Rapid lymph accumulation of polystyrene nanoparticles following pulmonary administration.

机构信息

Department of Pharmaceutical Sciences Eugene Applebaum College of Pharmacy & Health Sciences, Wayne State University, Detroit, Michigan 48201, USA.

出版信息

Pharm Res. 2013 Feb;30(2):424-34. doi: 10.1007/s11095-012-0884-4. Epub 2012 Sep 20.

Abstract

PURPOSE

Pulmonary administration of polymeric nanoparticle drug delivery systems is of great interest for both systemic and local therapies. However, little is understood about the relationship of particle size and pulmonary absorption. We investigated uptake and biodistribution of polystyrene nanoparticles (PN) of 50 nm, 100 nm, 250 nm, and 900 nm diameters in mice following administration to lungs via pharyngeal aspiration.

METHODS

The amount of PN in tissues was analyzed by gel permeation chromatography (GPC).

RESULTS

At 1 h, larger diameter PN (250 nm and 900 nm) had the highest total uptake at around 15% of administered dose, whereas the smaller diameter PN (50 nm and 100 nm) had uptake of only 5-6%. However, at 3 h, the 50 nm PN had the highest total uptake at 24.4%. For each size tested, the highest nanoparticle deposition was observed in the lymph nodes (LN) as compared to other tissues accounting for a total of about 35-50% of absorbed nanoparticles.

CONCLUSION

PN size impacts the rate and extent of uptake from lungs and, further, the extent of LN deposition. The extent of uptake and lymph distribution of the model, non-degradable PN lends potential to pulmonary administered, biodegradable polymeric nanoparticles for delivery of therapeutics to regional lymph nodes.

摘要

目的

聚合物纳米颗粒药物传递系统经肺部给药,无论是用于全身治疗还是局部治疗,都具有很大的吸引力。然而,人们对粒径与肺部吸收之间的关系知之甚少。
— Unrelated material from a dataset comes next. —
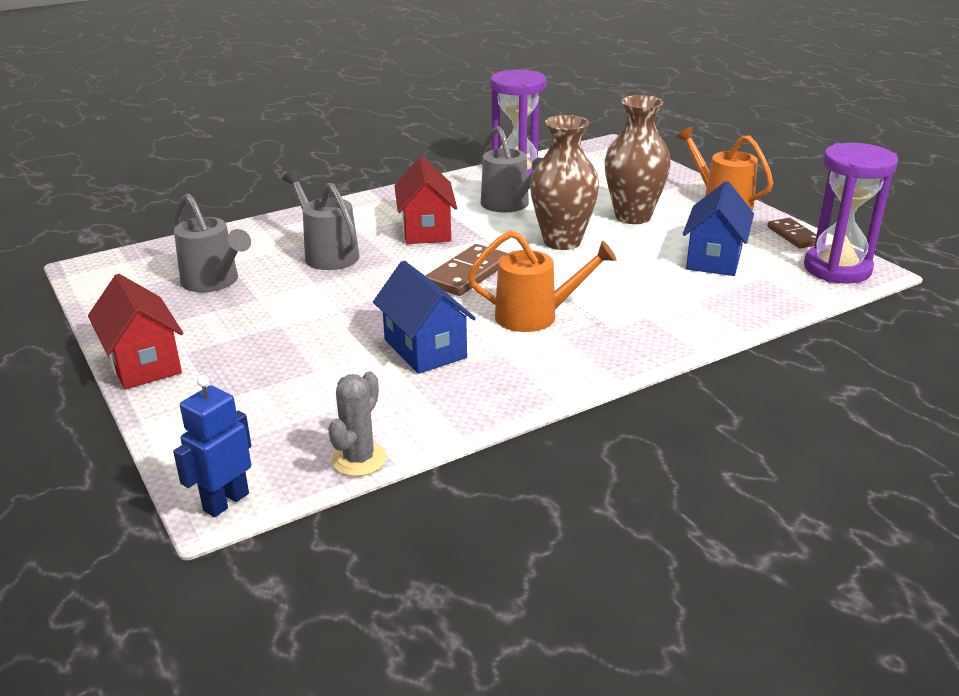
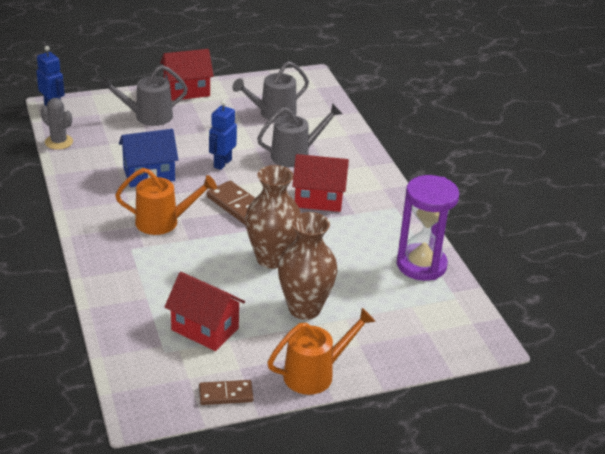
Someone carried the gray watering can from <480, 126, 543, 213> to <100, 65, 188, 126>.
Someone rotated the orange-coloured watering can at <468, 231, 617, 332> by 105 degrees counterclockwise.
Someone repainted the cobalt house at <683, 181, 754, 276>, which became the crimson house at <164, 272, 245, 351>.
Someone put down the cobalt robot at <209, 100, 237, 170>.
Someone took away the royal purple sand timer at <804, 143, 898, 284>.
我们通过经口咽吸入的方式将粒径分别为 50nm、100nm、250nm 和 900nm 的聚苯乙烯纳米颗粒(PN)递送至肺部,研究了这些纳米颗粒在小鼠体内的摄取和生物分布情况。

方法

通过凝胶渗透色谱(GPC)分析组织中的 PN 含量。

结果

在 1 小时时,较大直径的 PN(250nm 和 900nm)的总摄取量最高,约为给药剂量的 15%,而较小直径的 PN(50nm 和 100nm)的摄取量仅为 5-6%。然而,在 3 小时时,50nm PN 的总摄取量最高,达到 24.4%。对于每种测试的尺寸,在淋巴结(LN)中观察到最高的纳米颗粒沉积,与其他组织相比,占吸收的纳米颗粒总量的约 35-50%。

结论

PN 的尺寸影响从肺部摄取的速率和程度,以及 LN 沉积的程度。该模型非降解性 PN 的摄取和淋巴分布程度为可生物降解的聚合物纳米颗粒经肺部给药用于向区域淋巴结递送电疗药物提供了潜力。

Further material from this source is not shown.